7.What information is captured with codes in category E24 Cushing syndrome?
a.Type and cause of Cushing’s syndrome
Rationale: Codes in category E24 identify the specific type and cause of Cushing’s syndrome. The duration of the condition is not captured by the code nor is the specific drug or drugs that caused the condition when it is documented as drug-induced.

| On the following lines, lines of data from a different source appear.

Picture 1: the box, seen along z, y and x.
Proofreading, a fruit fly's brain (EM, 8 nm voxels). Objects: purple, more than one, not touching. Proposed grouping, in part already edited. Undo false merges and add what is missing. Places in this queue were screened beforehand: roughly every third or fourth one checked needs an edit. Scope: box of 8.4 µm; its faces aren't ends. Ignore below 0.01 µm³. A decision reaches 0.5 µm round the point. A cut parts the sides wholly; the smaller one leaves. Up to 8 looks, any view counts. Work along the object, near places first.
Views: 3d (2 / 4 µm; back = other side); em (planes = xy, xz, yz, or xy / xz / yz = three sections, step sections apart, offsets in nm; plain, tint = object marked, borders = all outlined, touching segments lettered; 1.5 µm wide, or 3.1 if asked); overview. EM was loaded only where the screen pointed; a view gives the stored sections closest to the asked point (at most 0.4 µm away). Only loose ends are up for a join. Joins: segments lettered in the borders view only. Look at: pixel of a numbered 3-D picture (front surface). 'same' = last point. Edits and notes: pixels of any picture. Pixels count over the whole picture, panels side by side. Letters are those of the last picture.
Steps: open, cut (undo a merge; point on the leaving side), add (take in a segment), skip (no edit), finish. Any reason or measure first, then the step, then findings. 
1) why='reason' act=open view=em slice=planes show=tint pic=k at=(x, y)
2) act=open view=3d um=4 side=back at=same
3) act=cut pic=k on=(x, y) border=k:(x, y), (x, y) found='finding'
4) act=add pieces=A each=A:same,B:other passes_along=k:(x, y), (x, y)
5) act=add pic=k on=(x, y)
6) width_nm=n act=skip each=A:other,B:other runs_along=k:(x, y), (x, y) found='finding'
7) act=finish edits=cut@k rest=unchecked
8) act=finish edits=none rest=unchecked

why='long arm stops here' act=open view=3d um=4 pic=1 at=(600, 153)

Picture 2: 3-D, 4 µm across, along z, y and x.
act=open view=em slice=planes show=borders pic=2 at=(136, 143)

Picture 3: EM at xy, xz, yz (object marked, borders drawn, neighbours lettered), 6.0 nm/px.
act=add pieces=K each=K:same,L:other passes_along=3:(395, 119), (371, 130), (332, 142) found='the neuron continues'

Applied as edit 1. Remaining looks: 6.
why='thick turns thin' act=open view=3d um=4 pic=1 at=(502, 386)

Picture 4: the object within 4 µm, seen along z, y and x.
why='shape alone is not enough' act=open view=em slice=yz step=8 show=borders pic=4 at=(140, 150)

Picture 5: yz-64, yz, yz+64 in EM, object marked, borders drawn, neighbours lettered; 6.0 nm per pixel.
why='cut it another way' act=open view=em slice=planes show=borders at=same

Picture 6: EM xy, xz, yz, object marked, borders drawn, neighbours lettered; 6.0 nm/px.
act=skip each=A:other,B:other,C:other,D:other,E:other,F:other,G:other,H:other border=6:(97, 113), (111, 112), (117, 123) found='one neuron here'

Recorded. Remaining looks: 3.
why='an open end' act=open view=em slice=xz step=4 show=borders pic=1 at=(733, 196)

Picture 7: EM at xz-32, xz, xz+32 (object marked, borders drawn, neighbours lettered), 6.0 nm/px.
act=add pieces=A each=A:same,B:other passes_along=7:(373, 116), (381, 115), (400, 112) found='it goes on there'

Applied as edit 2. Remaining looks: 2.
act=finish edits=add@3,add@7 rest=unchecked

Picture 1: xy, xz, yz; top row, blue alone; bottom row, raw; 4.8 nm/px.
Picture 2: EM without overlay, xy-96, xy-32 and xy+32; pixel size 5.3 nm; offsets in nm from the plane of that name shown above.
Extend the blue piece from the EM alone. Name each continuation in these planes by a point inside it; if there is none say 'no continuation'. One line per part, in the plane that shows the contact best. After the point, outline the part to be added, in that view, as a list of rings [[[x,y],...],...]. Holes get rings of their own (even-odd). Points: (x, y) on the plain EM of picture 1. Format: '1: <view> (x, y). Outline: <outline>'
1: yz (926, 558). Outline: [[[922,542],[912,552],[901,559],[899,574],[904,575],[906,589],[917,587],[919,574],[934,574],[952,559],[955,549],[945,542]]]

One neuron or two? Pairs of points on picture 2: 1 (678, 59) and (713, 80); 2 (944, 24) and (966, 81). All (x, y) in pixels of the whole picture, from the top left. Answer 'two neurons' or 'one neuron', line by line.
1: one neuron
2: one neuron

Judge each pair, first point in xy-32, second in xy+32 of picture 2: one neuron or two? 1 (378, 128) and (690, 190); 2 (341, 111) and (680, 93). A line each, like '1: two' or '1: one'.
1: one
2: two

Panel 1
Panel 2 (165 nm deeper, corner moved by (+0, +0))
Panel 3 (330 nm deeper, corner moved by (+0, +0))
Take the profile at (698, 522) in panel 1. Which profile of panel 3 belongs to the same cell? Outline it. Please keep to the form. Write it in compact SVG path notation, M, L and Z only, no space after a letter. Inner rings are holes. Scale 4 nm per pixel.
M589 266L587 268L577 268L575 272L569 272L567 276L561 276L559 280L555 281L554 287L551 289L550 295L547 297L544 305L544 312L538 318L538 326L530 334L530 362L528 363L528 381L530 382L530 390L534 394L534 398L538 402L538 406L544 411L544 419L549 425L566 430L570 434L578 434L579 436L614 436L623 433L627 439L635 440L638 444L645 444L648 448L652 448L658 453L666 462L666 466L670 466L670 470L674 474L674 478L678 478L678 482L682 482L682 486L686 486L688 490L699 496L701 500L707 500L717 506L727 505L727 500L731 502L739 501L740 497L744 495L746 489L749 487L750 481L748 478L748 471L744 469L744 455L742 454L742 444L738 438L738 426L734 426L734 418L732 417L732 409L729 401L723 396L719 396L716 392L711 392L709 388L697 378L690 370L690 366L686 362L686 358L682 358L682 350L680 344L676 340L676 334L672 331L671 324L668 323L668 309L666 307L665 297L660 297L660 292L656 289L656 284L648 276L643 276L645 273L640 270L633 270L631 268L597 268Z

8.What information is NOT needed to assign the most specific code for obesity?
d.Body mass index
Rationale: The cause (drug-induced, due to excess calories), severity (morbid or other), and whether or not morbid obesity is complicated by alveolar hypoventilation are required to assign the most specific code. The body mass is not required, but should be reported with an additional code from category Z68 when documented.
9.Pure hypercholesterolemia, NOS is classified as what type of disorder?
b.Metabolic
Rationale: Pure hypercholesterolemia is reported with code E78.0 which is listed in code block E70-E88 Metabolic disorders. The code category E78 identifies the condition more specifically as a disorder of lipoprotein metabolism.
10.The external cause of an overdose of insulin documented as due to insulin pump malfunction is always coded as:
b.Poisoning, accidental
Rationale: According to coding guidelines, the external cause of overdose due to insulin pump malfunction is reported with code T38.3x1- Poisoning by insulin and oral hypoglycemic [antidiabetic] drugs, accidental (unintentional).